EXERCISE PROMPT — Would it be possible to reproduce every entry exactly, please?

RECORDS —
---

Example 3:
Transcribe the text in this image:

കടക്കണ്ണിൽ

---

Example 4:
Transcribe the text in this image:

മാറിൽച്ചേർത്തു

RESPONSE TO THIS EXERCISE —
---

Example 3:
Transcribe the text in this image:

കടക്കണ്ണിൽ

---

Example 4:
Transcribe the text in this image:

മാറിൽച്ചേർത്തു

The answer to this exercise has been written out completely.